Ainsi l’on peut dire que le regard de l’ange fixé sur le baptême de la Vierge et le monstre de la rondache résument d’avance toute l’œuvre de Léonard en nous découvrant les deux pôles de son âme et les deux mystères autour desquels son génie devait graviter comme une comète brillante autour de deux soleils voilés.

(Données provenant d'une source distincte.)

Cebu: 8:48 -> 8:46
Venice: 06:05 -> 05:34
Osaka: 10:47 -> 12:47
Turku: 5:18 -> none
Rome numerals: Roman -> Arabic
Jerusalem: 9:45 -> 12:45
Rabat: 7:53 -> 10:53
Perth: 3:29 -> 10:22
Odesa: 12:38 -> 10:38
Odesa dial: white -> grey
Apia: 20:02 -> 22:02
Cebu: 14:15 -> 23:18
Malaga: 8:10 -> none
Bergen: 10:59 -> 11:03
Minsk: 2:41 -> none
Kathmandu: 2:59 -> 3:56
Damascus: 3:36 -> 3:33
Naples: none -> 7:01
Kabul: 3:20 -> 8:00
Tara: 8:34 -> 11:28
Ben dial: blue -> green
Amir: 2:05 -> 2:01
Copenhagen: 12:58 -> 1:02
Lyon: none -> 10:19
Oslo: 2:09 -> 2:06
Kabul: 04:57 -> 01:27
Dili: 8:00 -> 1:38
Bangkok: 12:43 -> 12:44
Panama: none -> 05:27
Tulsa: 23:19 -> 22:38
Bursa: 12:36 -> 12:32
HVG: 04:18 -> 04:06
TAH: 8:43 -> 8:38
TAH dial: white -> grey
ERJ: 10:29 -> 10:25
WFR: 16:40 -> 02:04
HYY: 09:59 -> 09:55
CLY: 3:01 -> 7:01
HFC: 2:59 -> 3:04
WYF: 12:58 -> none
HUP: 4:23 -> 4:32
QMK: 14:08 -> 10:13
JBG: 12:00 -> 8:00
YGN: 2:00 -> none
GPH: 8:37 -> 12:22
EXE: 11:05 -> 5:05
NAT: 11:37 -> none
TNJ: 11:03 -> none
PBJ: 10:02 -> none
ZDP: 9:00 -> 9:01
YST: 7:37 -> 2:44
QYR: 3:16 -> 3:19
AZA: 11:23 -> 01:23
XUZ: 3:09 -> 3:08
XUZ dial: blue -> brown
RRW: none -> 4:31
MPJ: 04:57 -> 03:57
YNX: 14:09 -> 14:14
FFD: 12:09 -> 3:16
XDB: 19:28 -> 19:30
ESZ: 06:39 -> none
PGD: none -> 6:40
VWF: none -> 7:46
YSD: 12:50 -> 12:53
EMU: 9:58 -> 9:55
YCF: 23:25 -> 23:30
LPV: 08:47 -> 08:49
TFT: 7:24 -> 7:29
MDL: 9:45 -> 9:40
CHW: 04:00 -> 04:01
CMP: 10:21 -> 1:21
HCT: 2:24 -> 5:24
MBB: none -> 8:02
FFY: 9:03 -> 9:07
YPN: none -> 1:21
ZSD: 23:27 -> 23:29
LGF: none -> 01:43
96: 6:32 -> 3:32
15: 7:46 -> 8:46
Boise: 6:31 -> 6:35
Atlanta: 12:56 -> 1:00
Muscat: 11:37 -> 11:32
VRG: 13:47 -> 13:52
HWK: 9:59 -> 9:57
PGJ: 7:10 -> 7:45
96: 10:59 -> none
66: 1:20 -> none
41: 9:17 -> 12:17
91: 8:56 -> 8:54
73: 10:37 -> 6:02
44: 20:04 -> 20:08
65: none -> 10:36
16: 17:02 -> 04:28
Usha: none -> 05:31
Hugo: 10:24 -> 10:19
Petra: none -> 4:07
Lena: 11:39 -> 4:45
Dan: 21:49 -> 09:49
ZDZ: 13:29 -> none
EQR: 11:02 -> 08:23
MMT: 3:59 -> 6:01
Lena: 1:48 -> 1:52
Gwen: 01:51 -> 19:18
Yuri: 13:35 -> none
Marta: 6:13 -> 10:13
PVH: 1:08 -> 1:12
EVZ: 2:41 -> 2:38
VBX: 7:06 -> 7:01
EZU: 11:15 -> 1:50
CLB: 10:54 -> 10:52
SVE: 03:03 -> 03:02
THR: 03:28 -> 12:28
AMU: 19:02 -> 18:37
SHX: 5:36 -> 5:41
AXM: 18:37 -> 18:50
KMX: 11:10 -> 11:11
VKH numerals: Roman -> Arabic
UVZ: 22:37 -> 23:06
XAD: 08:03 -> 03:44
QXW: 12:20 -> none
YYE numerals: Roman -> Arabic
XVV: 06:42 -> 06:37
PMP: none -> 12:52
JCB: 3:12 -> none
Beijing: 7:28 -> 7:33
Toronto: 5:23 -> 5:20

Nous pouvons maintenant nous figurer l’impression qu’un artiste aussi étrangement doué et armé devait faire dans l’éclat de sa jeunesse entre sa vingtième et sa trentième année, sur ses compatriotes florentins, gens spirituels, mais dépassions mesquines et d’horizon étroit. Florence était alors le premier centre d’art de l’Italie, mais Raphaël et Michel-Ange n’ayant pas encore paru, le dernier mouvement de la peinture avait abouti à de petites écoles. Les imitateurs de Masaccio, copiant la réalité, tombaient dans la sécheresse. L’école ombrienne, représentée par le Pérugin, revenait à la raideur byzantine avec sa dévotion guindée. Entre les deux, Botticelli oscillait avec une grâce ingénieuse, mais un peu mièvre. Ce qui manquait à tous ces hommes de talent, c’était la vie intense et la grande imagination. Chacun restait attaché à une tradition et ne sortait pas d’un cadre limité. Léonard, avec ses talents multiples et son vaste génie, dut leur apparaître comme un magicien universel de tous les arts sous la figure d’un grand seigneur.